-- Exercise description --
Report each line from the data below that holds the word "hayan".

[Saved entries]
- Opening Delimiter -
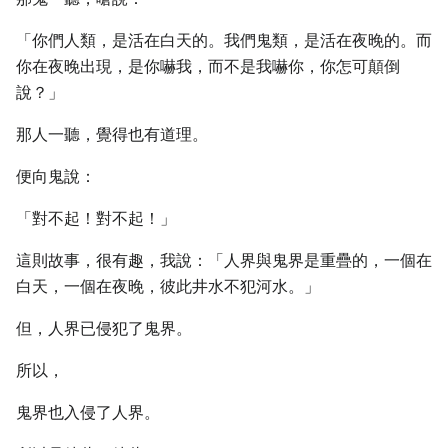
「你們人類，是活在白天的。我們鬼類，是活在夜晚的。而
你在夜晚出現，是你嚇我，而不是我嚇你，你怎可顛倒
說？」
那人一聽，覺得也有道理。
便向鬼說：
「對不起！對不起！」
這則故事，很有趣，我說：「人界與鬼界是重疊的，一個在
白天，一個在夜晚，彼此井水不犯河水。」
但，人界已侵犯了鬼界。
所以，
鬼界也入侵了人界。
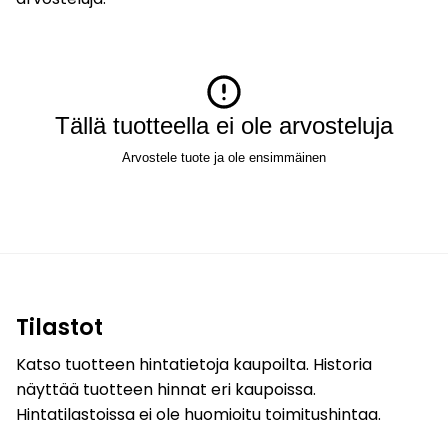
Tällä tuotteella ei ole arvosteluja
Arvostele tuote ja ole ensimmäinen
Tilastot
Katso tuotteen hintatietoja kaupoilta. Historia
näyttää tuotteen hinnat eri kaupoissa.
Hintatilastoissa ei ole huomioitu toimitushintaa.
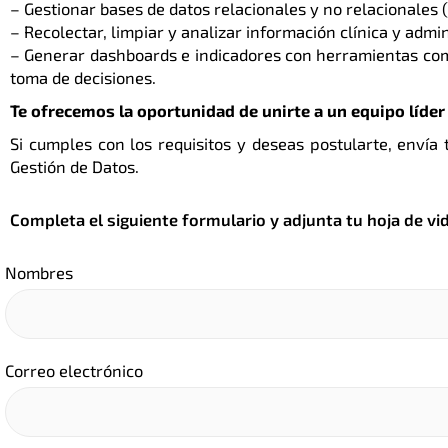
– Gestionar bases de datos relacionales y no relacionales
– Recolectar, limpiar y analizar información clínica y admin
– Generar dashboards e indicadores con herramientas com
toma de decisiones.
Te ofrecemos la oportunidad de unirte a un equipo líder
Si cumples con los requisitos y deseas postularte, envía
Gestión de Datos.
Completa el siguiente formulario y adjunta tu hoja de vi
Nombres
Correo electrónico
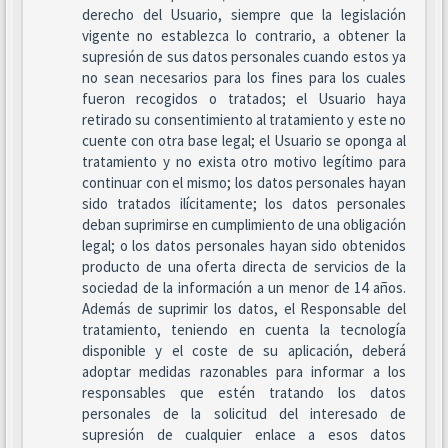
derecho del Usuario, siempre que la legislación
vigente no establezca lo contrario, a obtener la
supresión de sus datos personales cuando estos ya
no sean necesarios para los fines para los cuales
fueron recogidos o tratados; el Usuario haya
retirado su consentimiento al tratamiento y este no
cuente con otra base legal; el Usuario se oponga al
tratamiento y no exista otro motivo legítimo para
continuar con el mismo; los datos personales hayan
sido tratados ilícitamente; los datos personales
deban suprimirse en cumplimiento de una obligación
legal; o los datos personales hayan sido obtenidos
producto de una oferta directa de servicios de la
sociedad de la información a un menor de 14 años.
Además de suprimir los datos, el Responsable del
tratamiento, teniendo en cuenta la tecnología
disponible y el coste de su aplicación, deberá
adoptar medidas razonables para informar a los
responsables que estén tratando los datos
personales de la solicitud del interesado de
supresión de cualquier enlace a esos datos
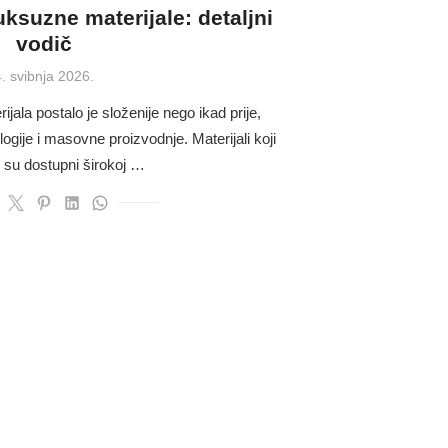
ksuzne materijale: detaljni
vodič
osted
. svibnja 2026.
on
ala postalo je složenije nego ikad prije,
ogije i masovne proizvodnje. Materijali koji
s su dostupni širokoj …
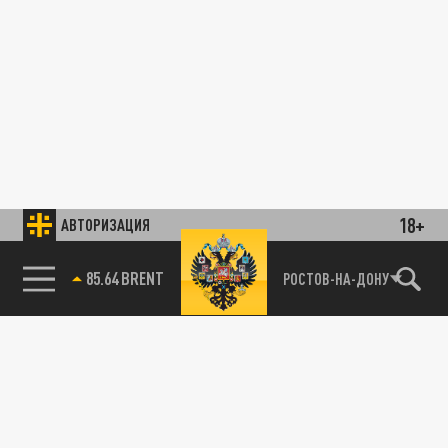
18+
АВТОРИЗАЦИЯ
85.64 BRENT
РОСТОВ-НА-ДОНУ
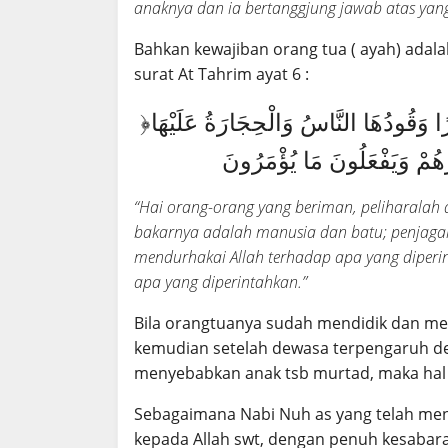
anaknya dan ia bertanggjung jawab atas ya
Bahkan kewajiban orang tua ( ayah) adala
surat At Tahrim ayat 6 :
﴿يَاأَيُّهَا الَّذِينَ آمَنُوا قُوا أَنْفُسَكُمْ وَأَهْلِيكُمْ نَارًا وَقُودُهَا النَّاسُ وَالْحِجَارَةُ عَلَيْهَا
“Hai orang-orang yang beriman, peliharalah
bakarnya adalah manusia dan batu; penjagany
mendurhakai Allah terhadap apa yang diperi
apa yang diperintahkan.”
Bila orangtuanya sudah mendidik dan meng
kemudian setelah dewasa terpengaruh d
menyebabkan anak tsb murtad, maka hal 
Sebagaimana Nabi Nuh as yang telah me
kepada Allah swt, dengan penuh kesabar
- Closing Delimiter -
-- Task answer --
continuar con el mismo; los datos personales hayan
legal; o los datos personales hayan sido obtenidos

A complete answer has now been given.